From 1965 until today, mosquito control operations in the coastal areas (Languedoc-Roussillon and Bouches-du-Rhône) have been perfected and have become more and more “specific”. They have, however, used two common pesticides belonging to the organophosphorus family, fenitrothion (anti-adult or imagocide) and temephos (larvicide). One advantage of these contact insecticides is that they rapidly decompose in the ecosystem; however, their toxicity is not selective, i.e., they affect vertebrates as well as invertebrates. Whereas mammals are relatively insensitive to them, this is not at all true of birds for which fenitrothion and temephos are “highly toxic”. A small quantity of these products is enough to kill a bird either by inhalation of particles, or through dermal contact with the insecticide spray or contaminated vegetation, or by ingestion of contaminated food or residues when birds groom their feathers. A third organic insecticide, which is being more and more used by the EID, is Bti (Bacillus thuringiensis israelensis). Bti is a bacterium that is naturally found in the soil and kills mosquito larvae by ingestion. More selective and less toxic than the previous products, Bti is not widely used due to its higher cost and lower effectiveness. Its impact on the non-targeted fauna concerns mainly aquatic invertebrates, which are consumed by fauna in the wetland zones.

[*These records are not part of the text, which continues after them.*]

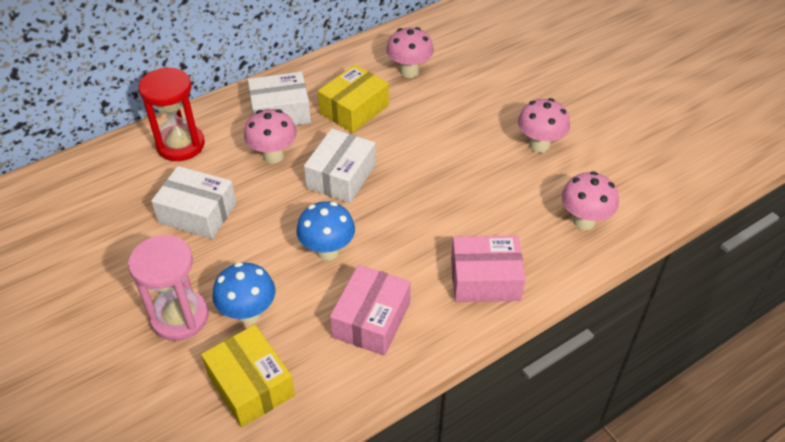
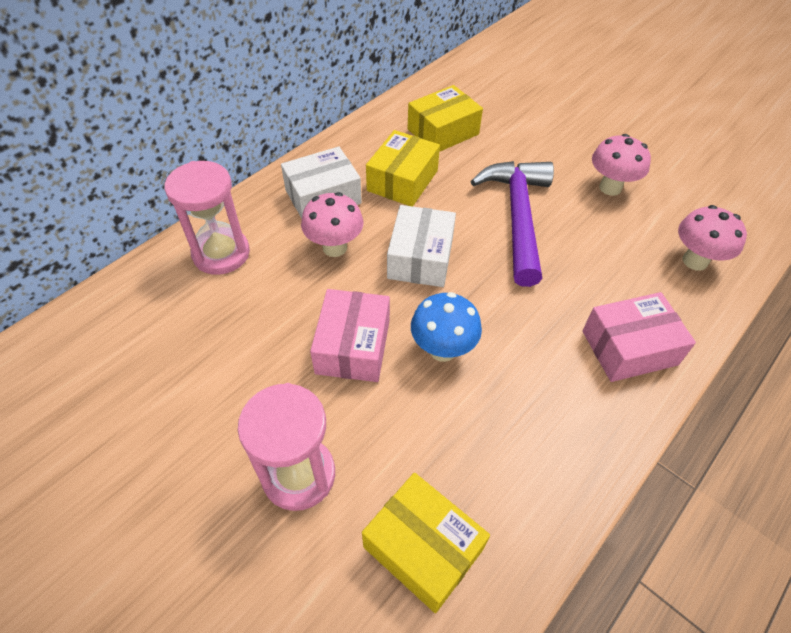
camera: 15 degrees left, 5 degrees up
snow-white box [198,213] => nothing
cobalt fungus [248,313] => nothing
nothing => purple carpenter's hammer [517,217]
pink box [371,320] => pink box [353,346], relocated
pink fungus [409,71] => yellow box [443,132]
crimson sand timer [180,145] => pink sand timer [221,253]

As is the case for many invertebrates, mosquitoes can transmit parasites, bacteria, and viruses. This includes the “West Nile” virus, identified in the south of France in 1962, it struck in September 2000. 53 horses contracted the disease, but no humans were affected. In the United States, the virus appeared in 1999 in the state of New York, and spread rapidly to most of the other states, as well as Canada, infecting several thousand people and causing several hundred deaths. But it is important to note that the strain present in France is much less virulent than the one that struck in the United States, rarely causes anything more than a slight fever for a few days, and sometimes has no effect at all.
Birds are reservoirs for viruses, because they are likely to host and propagate a virus if they are bitten by an insect carrying it. Mammals, like the horse or man, are “epidemiological dead ends”, that is they can neither multiply nor transmit a disease, but can be affected by it. The return of the West Nile virus is frequently cited as a public health issue in order to justify mosquito control in the Camargue. However, this argument does not stand up to the facts: most of the sources of the virus identified until now are located in regions that have already had mosquito control operations (Hérault and Gard departments) or are far from zones with a high concentration of mosquitoes (the centre of the Var department). In addition, mosquito control “for reasons of comfort” only concerns mosquitoes from the Ochlerotatus (Aedes) genera, of which the mass emergence results when the eggs are washed into the water or flooded zone, whereas it is the mosquitoes of the Culex genera, which are not a big nuisance, that are the best vectors for transmitting the West Nile virus. Rather than massive (and ineffective) “sanitary” mosquito control, which is practiced in the United States, France has opted to set up a monitoring system. In this way, the epidemiological cycle can be understood and any circulation of the virus can be detected before any clinical signs appear among equines or human beings.
The Tour du Valat is part of a network of 16 sites that are participating in this surveillance programme by monitoring “sentinel” domestic birds in the Camargue. It is also carrying out campaigns to capture wild birds in order to evaluate the seropositivity of resident species and migratory species as soon as they arrive in the spring. The 2003-2004 results show very few seroconversions among the birds.
No West Nile case was observed among people or horses in the departments involved in this monitoring in 2003 (Bouches-du-Rhône, Gard, Hérault, Aude, and Pyrenees orientales). On the other hand, seven human clinical cases and four equine cases confirmed the presence of the virus in the Var, resulting in the extension of the monitoring to the entire Provence-Alpes Côte d’Azur area in 2004.
In the first nine months of 2005, no cases of seroconversion (among birds, horses or humans) were detected. Recent developments in the elaboration of a vaccine against the West Nile virus may provide the best long term solution for the human populations exposed to the virus.